◆ **Goal of the exercise**
Every record is to be printed exactly as written, and any picture in it is skipped.

─── Extracted data ───

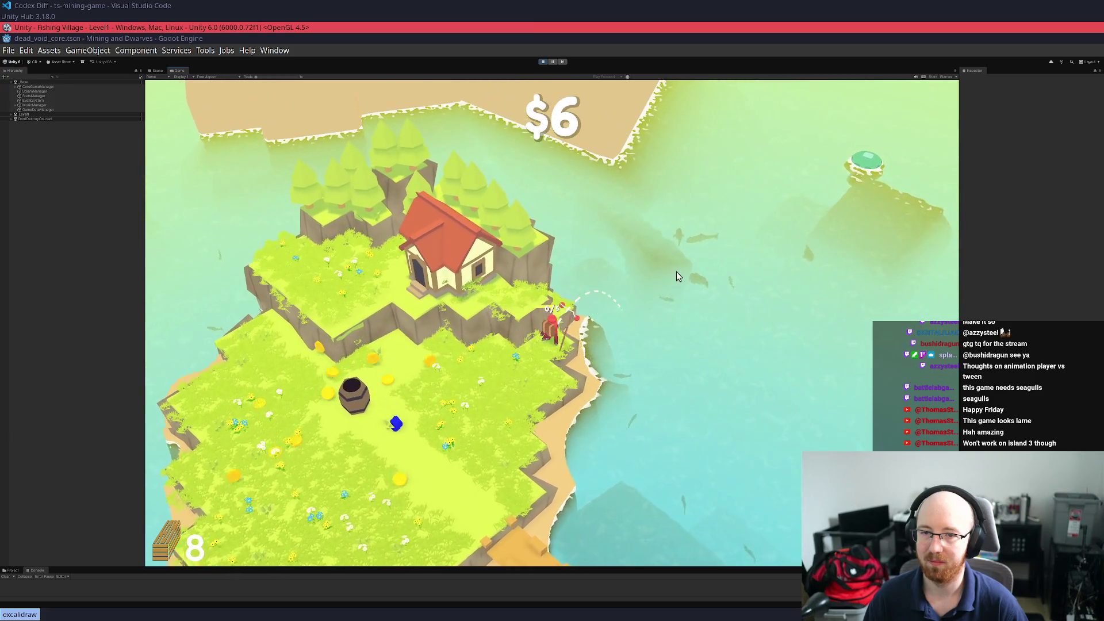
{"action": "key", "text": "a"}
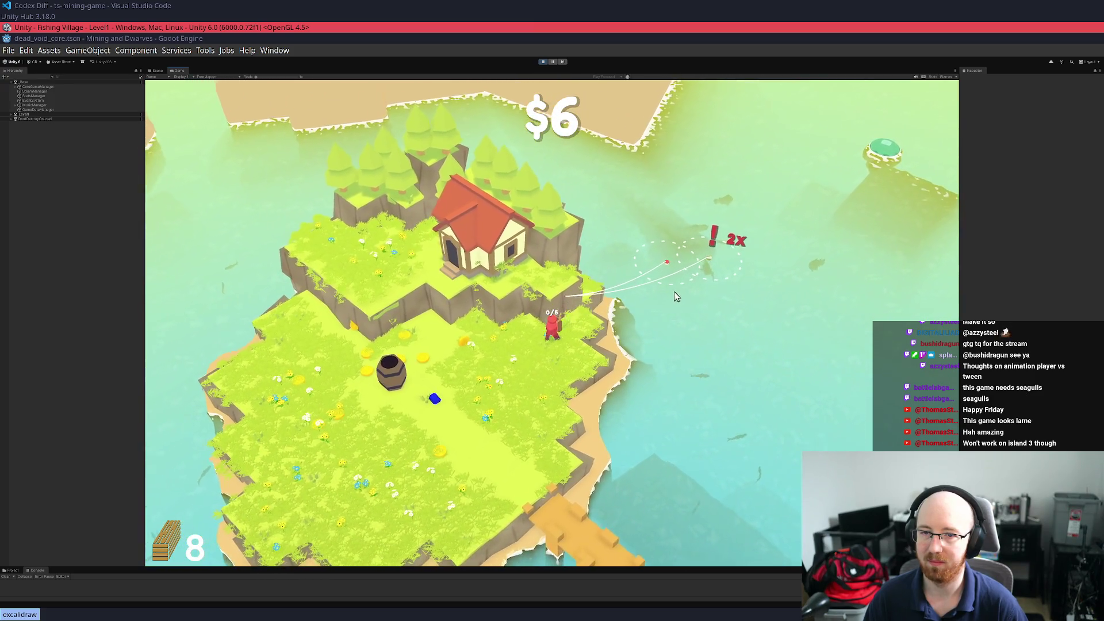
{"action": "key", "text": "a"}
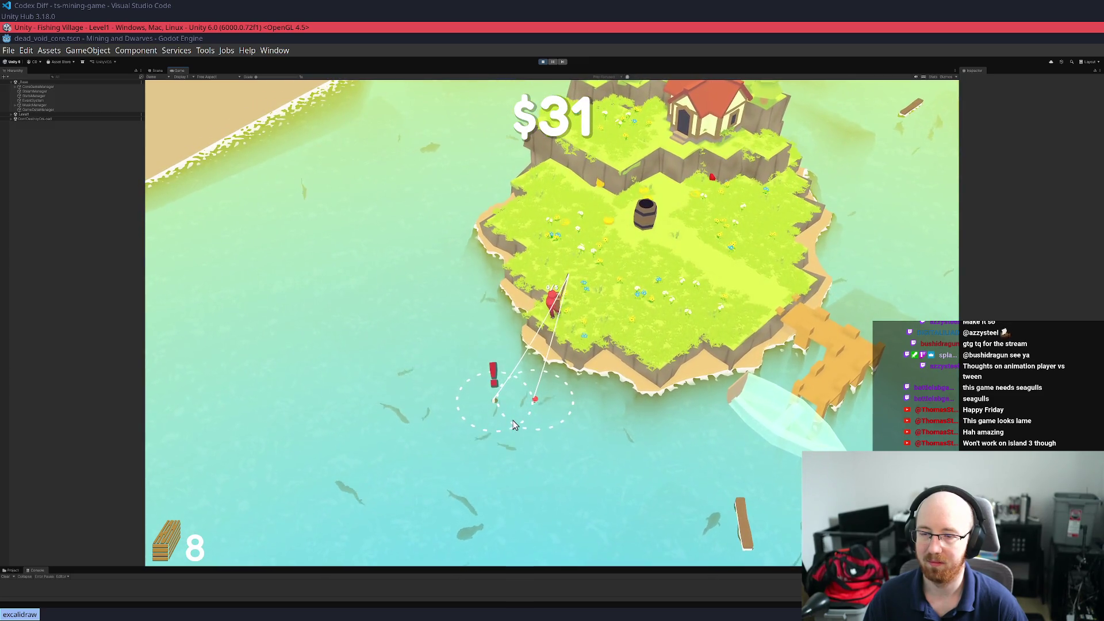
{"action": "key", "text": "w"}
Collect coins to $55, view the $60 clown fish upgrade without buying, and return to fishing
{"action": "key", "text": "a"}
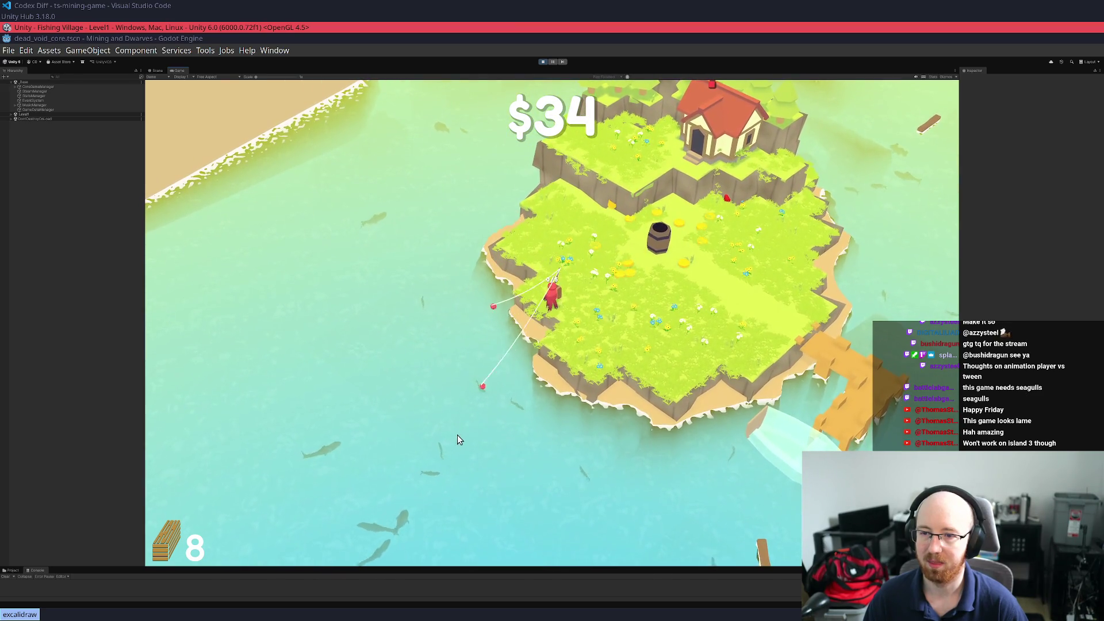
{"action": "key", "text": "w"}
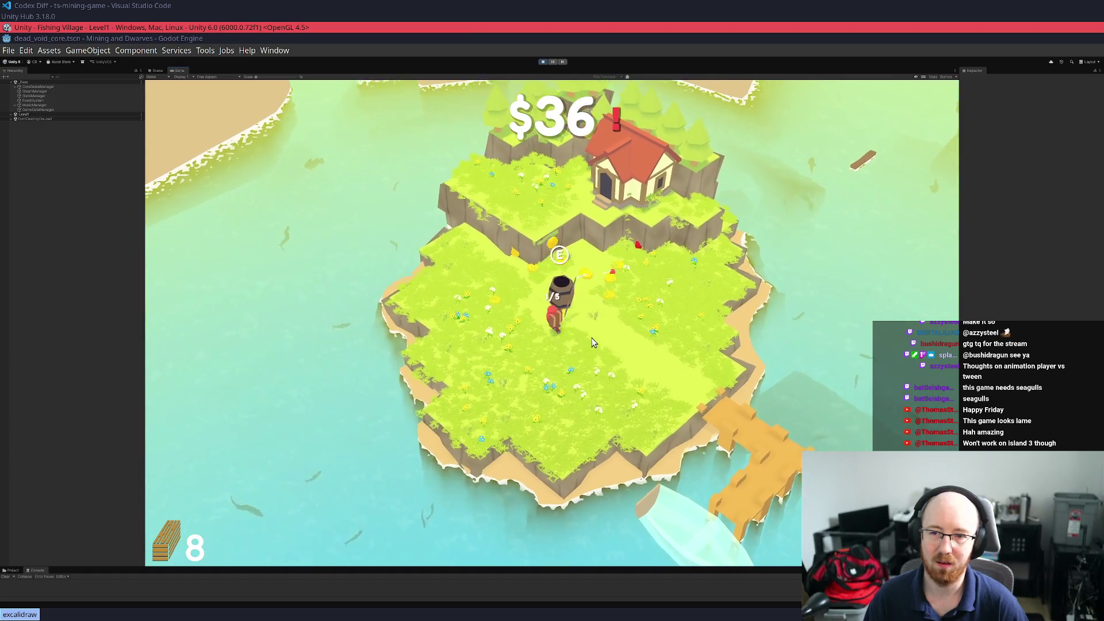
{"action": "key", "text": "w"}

───

◆ **Task result**
{"action": "key", "text": "a"}
{"action": "key", "text": "a"}
{"action": "key", "text": "w"}
Collect coins to $55, view the $60 clown fish upgrade without buying, and return to fishing
{"action": "key", "text": "a"}
{"action": "key", "text": "w"}
{"action": "key", "text": "w"}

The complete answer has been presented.